**The problem**
Rewrite the stretch from the start of the items through the line containing "Single floor", putting "the middle of winter" wherever "midwinter" appears and keeping everything else the same.

START Entries shown

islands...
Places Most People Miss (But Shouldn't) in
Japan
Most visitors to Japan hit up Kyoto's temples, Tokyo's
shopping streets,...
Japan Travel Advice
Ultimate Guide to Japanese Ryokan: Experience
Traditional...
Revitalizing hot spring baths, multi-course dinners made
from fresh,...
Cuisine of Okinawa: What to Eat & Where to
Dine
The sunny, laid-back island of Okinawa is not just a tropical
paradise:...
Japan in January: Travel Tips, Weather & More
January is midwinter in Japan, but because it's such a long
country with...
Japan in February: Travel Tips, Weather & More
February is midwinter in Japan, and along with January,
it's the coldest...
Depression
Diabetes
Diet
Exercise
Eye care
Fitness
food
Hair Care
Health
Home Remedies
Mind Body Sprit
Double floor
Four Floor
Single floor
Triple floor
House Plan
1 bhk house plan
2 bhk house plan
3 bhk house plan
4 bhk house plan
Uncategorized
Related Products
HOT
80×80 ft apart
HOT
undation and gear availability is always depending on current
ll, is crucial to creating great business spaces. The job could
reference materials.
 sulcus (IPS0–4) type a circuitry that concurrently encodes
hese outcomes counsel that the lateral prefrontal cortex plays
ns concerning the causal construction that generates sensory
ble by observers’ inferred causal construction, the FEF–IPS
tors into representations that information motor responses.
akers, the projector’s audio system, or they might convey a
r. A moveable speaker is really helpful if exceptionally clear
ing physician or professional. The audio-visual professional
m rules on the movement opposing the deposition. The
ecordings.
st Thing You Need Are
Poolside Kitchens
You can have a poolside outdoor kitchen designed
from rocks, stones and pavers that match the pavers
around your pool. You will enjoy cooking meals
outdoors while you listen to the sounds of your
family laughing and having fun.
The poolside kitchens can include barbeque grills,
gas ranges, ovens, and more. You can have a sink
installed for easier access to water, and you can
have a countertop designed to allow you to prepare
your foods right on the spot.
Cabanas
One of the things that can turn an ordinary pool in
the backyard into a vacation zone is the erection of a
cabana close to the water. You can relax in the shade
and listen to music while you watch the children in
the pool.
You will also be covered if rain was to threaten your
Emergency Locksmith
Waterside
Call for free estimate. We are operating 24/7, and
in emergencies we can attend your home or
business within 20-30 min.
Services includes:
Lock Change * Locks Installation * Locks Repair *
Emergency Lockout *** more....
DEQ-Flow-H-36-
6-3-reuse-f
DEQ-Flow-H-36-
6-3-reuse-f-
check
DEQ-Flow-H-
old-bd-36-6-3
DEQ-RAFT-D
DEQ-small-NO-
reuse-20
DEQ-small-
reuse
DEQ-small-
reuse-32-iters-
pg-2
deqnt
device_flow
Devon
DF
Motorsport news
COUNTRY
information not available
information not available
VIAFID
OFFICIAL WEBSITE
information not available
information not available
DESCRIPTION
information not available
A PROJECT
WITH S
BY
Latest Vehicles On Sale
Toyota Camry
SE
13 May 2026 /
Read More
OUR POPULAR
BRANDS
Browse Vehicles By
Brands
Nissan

END Entries shown

**Response to this exercise**
islands...
Places Most People Miss (But Shouldn't) in
Japan
Most visitors to Japan hit up Kyoto's temples, Tokyo's
shopping streets,...
Japan Travel Advice
Ultimate Guide to Japanese Ryokan: Experience
Traditional...
Revitalizing hot spring baths, multi-course dinners made
from fresh,...
Cuisine of Okinawa: What to Eat & Where to
Dine
The sunny, laid-back island of Okinawa is not just a tropical
paradise:...
Japan in January: Travel Tips, Weather & More
January is the middle of winter in Japan, but because it's such a long
country with...
Japan in February: Travel Tips, Weather & More
February is the middle of winter in Japan, and along with January,
it's the coldest...
Depression
Diabetes
Diet
Exercise
Eye care
Fitness
food
Hair Care
Health
Home Remedies
Mind Body Sprit
Double floor
Four Floor
Single floor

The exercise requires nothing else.